(Saved data entries)
* * * * *
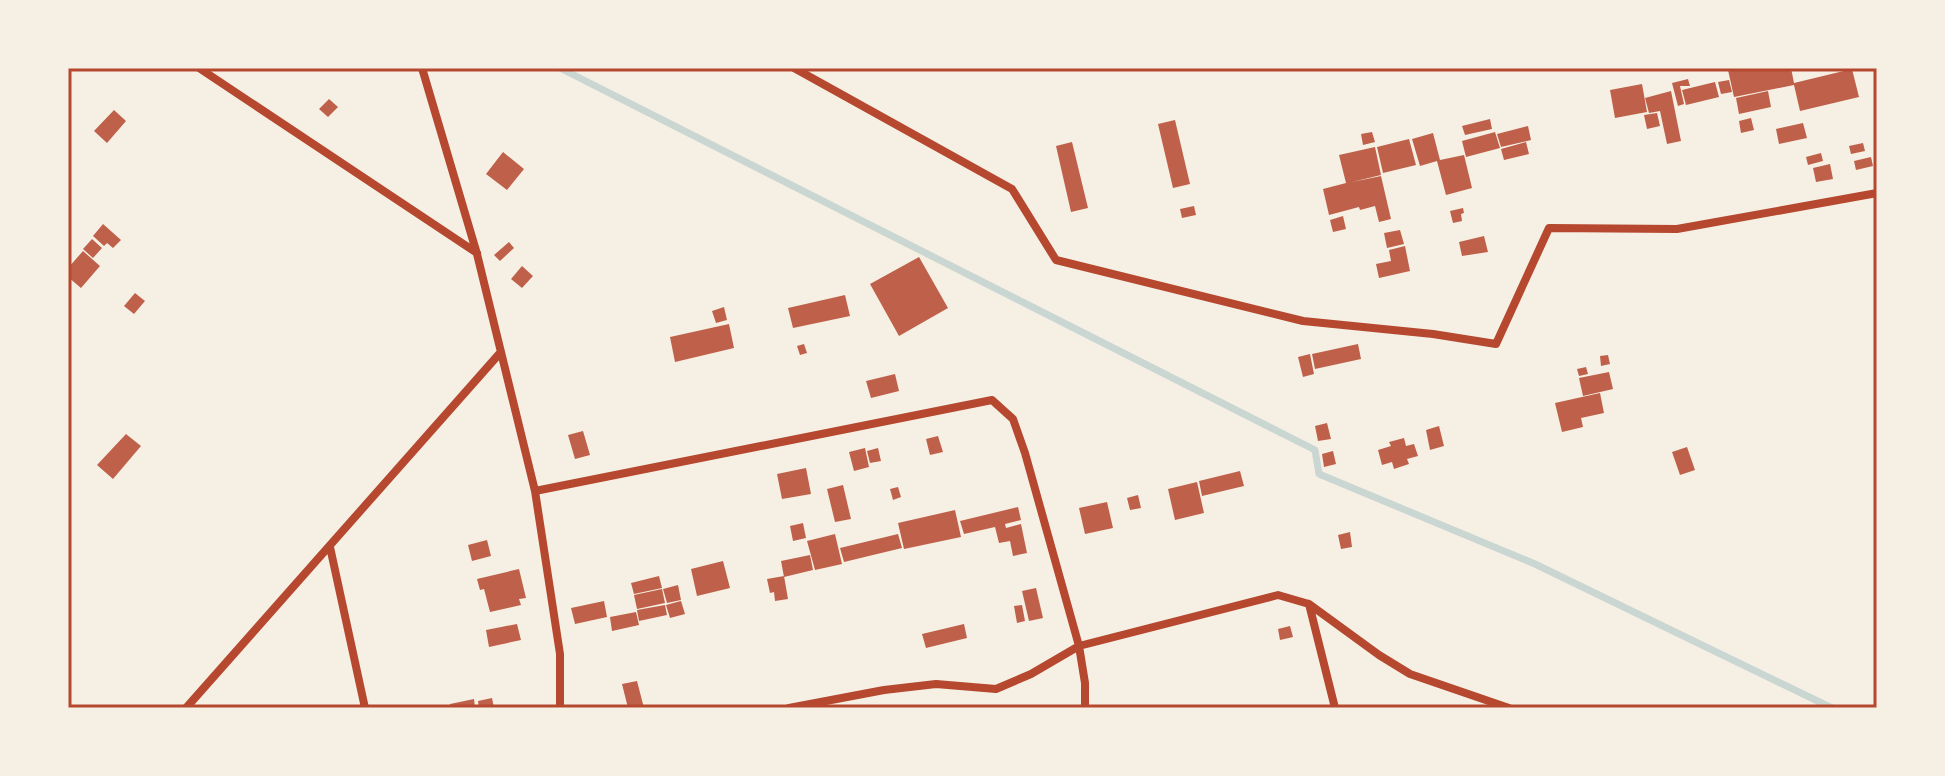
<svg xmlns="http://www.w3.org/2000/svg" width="1945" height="776" font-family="Manrope,sans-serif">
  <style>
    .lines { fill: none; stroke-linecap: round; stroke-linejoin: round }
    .stream { stroke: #c9d6d2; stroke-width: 7 }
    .building { fill: #bf614a }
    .minor { stroke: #b5482f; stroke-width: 8 }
    .neatline { fill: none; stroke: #b5482f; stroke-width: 3 }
  </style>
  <rect width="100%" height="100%" fill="#f6efe4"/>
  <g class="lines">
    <!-- stream -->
    <path class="stream" d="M560,68L1315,450L1319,474L1535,564L1832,708"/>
  </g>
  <!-- building -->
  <path class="building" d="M1736,68H1791L1794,83L1852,69L1859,97L1800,111L1794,85L1734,97L1728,70Z
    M1688,79L1690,86H1680L1684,104L1678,106L1672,83Z
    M1729,80L1732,92L1721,94L1718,82Z
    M1715,82L1719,97L1686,105L1682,90Z
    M1642,84L1647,112L1615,118L1610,90Z
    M1671,91L1681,141L1667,144L1660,111L1649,113L1645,98Z
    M1768,91L1771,107L1739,114L1736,98Z
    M329,99L338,107L328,117L319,109Z
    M114,110L126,121L107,143L94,131Z
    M1657,113L1660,126L1647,129L1644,115Z
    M1751,118L1754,130L1741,133L1739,121Z
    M1490,119L1492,129L1465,135L1462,126Z
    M1175,120L1190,184L1173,188L1158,124Z
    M1803,123L1807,138L1779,144L1776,129Z
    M1528,126L1531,140L1501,147L1497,134Z
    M1372,132L1375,142L1363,145L1361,134Z
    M1495,132L1500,148L1466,157L1462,141Z
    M1433,133L1440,160L1464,155L1472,188L1446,195L1437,161L1420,166L1412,139Z
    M1409,139L1416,165L1383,173L1377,147Z
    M1072,142L1088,208L1071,212L1056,146Z
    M1526,142L1529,154L1504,160L1501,149Z
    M1863,143L1865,151L1851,154L1849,146Z
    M1375,147L1381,175L1352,182L1381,176L1391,219L1379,222L1375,206L1360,210L1359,207L1329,215L1323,189L1346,183L1339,155Z
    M503,152L524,169L507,190L486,174Z
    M1821,153L1823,161L1808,165L1806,157Z
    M1871,157L1873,166L1856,170L1854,161Z
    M1830,164L1833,179L1816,182L1813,168Z
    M1194,206L1196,215L1182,218L1180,209Z
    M1463,208L1464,213L1461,214L1462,221L1453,223L1450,211Z
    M1343,216L1346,229L1333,232L1330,220Z
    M103,224L121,240L113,248L107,243L104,246L93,236Z
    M1400,230L1404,244L1387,248L1384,233Z
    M1484,236L1488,252L1462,256L1459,242Z
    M92,239L102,248L93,258L83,249Z
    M509,242L514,248L500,261L494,255Z
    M1405,246L1410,271L1379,278L1376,264L1391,261L1389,250Z
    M83,251L100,266L81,288L68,277V268Z
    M919,257L948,308L899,336L870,284Z
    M522,266L533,276L522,288L511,279Z
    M135,293L145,301L134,314L124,306Z
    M845,295L850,316L793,328L788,308Z
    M724,307L727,320L716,323L712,311Z
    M729,324L734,348L675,362L670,337Z
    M804,344L807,353L800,355L797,346Z
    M1358,344L1361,359L1315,369L1312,354Z
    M1310,354L1314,374L1303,377L1298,357Z
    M1608,355L1610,364L1601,366L1600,356Z
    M1586,367L1588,374L1579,376L1577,369Z
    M1609,372L1613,389L1583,396L1579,378Z
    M895,374L899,391L871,398L866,381Z
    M1600,393L1604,413L1581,418L1583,427L1562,432L1555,403Z
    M1327,423L1331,439L1318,441L1315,426Z
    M1439,426L1444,446L1430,450L1426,430Z
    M583,431L590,455L575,459L568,435Z
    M126,434L141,446L113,479L97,465Z
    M938,436L943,452L930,455L926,439Z
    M1404,438L1406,446L1414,444L1418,456L1407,459L1409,464L1394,469L1392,462L1382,465L1378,450L1391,446L1389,442Z
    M1687,447L1695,470L1680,475L1672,452Z
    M865,448L869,467L854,471L849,452Z
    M878,448L881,461L870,463L867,451Z
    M1333,451L1336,464L1324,467L1322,454Z
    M806,468L811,494L782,499L777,474Z
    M1240,471L1244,486L1202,496L1199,481Z
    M1197,482L1204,513L1175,520L1168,489Z
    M843,485L851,519L835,522L827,489Z
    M898,487L901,497L893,500L890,489Z
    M1138,495L1141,508L1130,510L1127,498Z
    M1107,502L1113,528L1085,534L1079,508Z
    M1018,507L1021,520L1005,524L1006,528L1021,524L1027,553L1013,556L1010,541L999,543L995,527L964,534L960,521Z
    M955,510L961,537L904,549L898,523Z
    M803,523L806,538L793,541L790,526Z
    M1350,532L1352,547L1341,549L1338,535Z
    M835,534L842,564L815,570L807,541Z
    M898,534L902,548L844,562L840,548Z
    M487,540L491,556L472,561L468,545Z
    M810,555L813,570L784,577L781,561Z
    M723,561L730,588L697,596L691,569Z
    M519,569L526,598L519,599L521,605L490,612L484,589L480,590L477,579Z
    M659,576L662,588L634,594L631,583Z
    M784,576L788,599L775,601L774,592L770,593L767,579Z
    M678,585L681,600L667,603L663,589Z
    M1036,588L1043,618L1029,621L1022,591Z
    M662,589L665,603L637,609L634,595Z
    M604,601L607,617L575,624L571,608Z
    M681,601L685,614L670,618L666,605Z
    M665,605L667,615L639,621L637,610Z
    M1022,605L1025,621L1017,623L1014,606Z
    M636,612L639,625L612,631L610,617Z
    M517,624L521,640L489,647L486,630Z
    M964,624L967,638L926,648L922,634Z
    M1290,626L1293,637L1280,640L1278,629Z
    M637,681L644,708H628L622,684Z
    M492,698L494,708H479L478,701Z
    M474,699L475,708H450V704Z"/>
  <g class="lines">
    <!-- minor -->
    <path class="minor" d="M199,68L477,253
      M422,68L477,254L535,491L560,654V708
      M794,68L1012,189L1056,260L1303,321L1433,334L1496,344L1549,228L1677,229L1877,193
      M535,491L992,400L1013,419L1025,453L1079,646L1085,683V708
      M330,547L365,708
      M1309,604L1379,655L1410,674L1509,708
      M186,708L500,353
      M789,708L884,690L936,684L996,689L1031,674L1079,646L1278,595L1309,604L1335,708"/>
  </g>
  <!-- border -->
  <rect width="1945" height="776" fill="none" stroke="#f6efe4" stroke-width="140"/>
  <rect x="70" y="70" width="1805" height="636" class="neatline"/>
</svg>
* * * * *
Task requirements — Among the records above, only the lines between the line holding "M1310,354L1314,374L1303,377L1298,357Z" and the line holding "M517,624L521,640L489,647L486,630Z", inclusive, are to be output, exactly as written.

Result of this exercise —
    M1310,354L1314,374L1303,377L1298,357Z
    M1608,355L1610,364L1601,366L1600,356Z
    M1586,367L1588,374L1579,376L1577,369Z
    M1609,372L1613,389L1583,396L1579,378Z
    M895,374L899,391L871,398L866,381Z
    M1600,393L1604,413L1581,418L1583,427L1562,432L1555,403Z
    M1327,423L1331,439L1318,441L1315,426Z
    M1439,426L1444,446L1430,450L1426,430Z
    M583,431L590,455L575,459L568,435Z
    M126,434L141,446L113,479L97,465Z
    M938,436L943,452L930,455L926,439Z
    M1404,438L1406,446L1414,444L1418,456L1407,459L1409,464L1394,469L1392,462L1382,465L1378,450L1391,446L1389,442Z
    M1687,447L1695,470L1680,475L1672,452Z
    M865,448L869,467L854,471L849,452Z
    M878,448L881,461L870,463L867,451Z
    M1333,451L1336,464L1324,467L1322,454Z
    M806,468L811,494L782,499L777,474Z
    M1240,471L1244,486L1202,496L1199,481Z
    M1197,482L1204,513L1175,520L1168,489Z
    M843,485L851,519L835,522L827,489Z
    M898,487L901,497L893,500L890,489Z
    M1138,495L1141,508L1130,510L1127,498Z
    M1107,502L1113,528L1085,534L1079,508Z
    M1018,507L1021,520L1005,524L1006,528L1021,524L1027,553L1013,556L1010,541L999,543L995,527L964,534L960,521Z
    M955,510L961,537L904,549L898,523Z
    M803,523L806,538L793,541L790,526Z
    M1350,532L1352,547L1341,549L1338,535Z
    M835,534L842,564L815,570L807,541Z
    M898,534L902,548L844,562L840,548Z
    M487,540L491,556L472,561L468,545Z
    M810,555L813,570L784,577L781,561Z
    M723,561L730,588L697,596L691,569Z
    M519,569L526,598L519,599L521,605L490,612L484,589L480,590L477,579Z
    M659,576L662,588L634,594L631,583Z
    M784,576L788,599L775,601L774,592L770,593L767,579Z
    M678,585L681,600L667,603L663,589Z
    M1036,588L1043,618L1029,621L1022,591Z
    M662,589L665,603L637,609L634,595Z
    M604,601L607,617L575,624L571,608Z
    M681,601L685,614L670,618L666,605Z
    M665,605L667,615L639,621L637,610Z
    M1022,605L1025,621L1017,623L1014,606Z
    M636,612L639,625L612,631L610,617Z
    M517,624L521,640L489,647L486,630Z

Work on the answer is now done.